From over 11 lakh in 1990 their population dwindled to just over two lakh now and experts say the declining trend could see their complete disappearance

Promoted by Pattakarar family the elegant medium sized Kangayam breed of cattle known for their draught qualities and medicinal properties of milk were quite popular in the rain shadow region of Tamil Nadu two decades ago.

From over 11 lakh in 1990 their population dwindled to just over two lakh now and experts say the declining trend could see their disappearance from the landscape of the State, thanks to the ‘invasion’ by foreign cattle species like Holstein, Friesian and Jersey from Switzerland, UK and Australia.

“Introduction of some of these cattle consciously promoted by the government has led to situation where the native breeds are gradually disappearing to the detriment of the local communities,” K.S.M. Karthikeya, managing trustee of the Senaapathy Kangayam Cattle Research Foundation told The Hindu after a making a presentation at a side event at the ongoing CoP11.

Shrinking grazing areas

He said it was not only this sturdy breed but even the grazing areas were shrinking. Mr. Karthikeya says the State lost more than 10 lakh hectares of agriculture lands between 1991 and 2003, quoting a report of the Committee on State Agrarian Relations and the Unfinished Task in Land Reforms. Rapid industrialisation and urbanisation was leading to conversion and shrinking of ‘Korangadu’ pasture lands or the uncultivated dry land set aside specially for grazing purposes.

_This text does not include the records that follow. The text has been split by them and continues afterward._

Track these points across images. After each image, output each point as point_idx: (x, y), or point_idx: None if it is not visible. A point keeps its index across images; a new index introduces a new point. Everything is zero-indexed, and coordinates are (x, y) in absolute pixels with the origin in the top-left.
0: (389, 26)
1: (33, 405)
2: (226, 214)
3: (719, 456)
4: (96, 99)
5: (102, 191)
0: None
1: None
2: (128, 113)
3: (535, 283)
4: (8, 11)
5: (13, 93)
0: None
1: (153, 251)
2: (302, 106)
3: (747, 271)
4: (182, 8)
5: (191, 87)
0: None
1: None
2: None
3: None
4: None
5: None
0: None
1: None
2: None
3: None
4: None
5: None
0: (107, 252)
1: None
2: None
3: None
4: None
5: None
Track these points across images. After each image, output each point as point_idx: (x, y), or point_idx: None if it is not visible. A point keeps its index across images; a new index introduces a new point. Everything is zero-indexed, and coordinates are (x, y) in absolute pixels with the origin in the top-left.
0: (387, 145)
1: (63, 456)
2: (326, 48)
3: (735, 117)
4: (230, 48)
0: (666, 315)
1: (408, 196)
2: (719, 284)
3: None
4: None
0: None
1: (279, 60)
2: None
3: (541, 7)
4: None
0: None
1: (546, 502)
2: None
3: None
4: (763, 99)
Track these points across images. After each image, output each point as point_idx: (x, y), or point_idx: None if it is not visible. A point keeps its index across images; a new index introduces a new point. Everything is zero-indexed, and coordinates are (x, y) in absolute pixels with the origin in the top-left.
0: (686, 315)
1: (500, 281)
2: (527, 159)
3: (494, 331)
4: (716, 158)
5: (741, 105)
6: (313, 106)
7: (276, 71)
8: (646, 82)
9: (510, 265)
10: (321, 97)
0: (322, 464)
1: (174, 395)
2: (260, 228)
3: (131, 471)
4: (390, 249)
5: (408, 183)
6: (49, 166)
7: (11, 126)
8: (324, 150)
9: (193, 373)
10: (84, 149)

An indigenous grass variety grows in these pastures and animals are let into the paddocks. Livestock keepers spend the entire day monitoring the animals and providing water in troughs fetched from a nearby water source. But all this is on the decline now. Apart from urbanisation triggered by formation of Tiruppur district, industrialisation process was not only eating into these lands but causing pollution. Textile bleaching and dyeing units in Tiruppur, Erode and Karur have contaminated the Noyyal, Amaravathy and other water bodies with Kangayam cows facing several problems including aborted pregnancies.

Promotion of foreign breeds, distress sale of cattle, shrinking of pasture land have all taken a toll on Kangayam breed, Mr. Karthikeya said and listed out various steps being taken by the Foundation to save the native cattle including ‘in-situ’ breeding centre and conservation centre. Pedigree bulls are offered for service in inseminating animals within 10 km radius of the farm. As part of the village livelihood programme, heifers of good quality animals are provided to landless poor.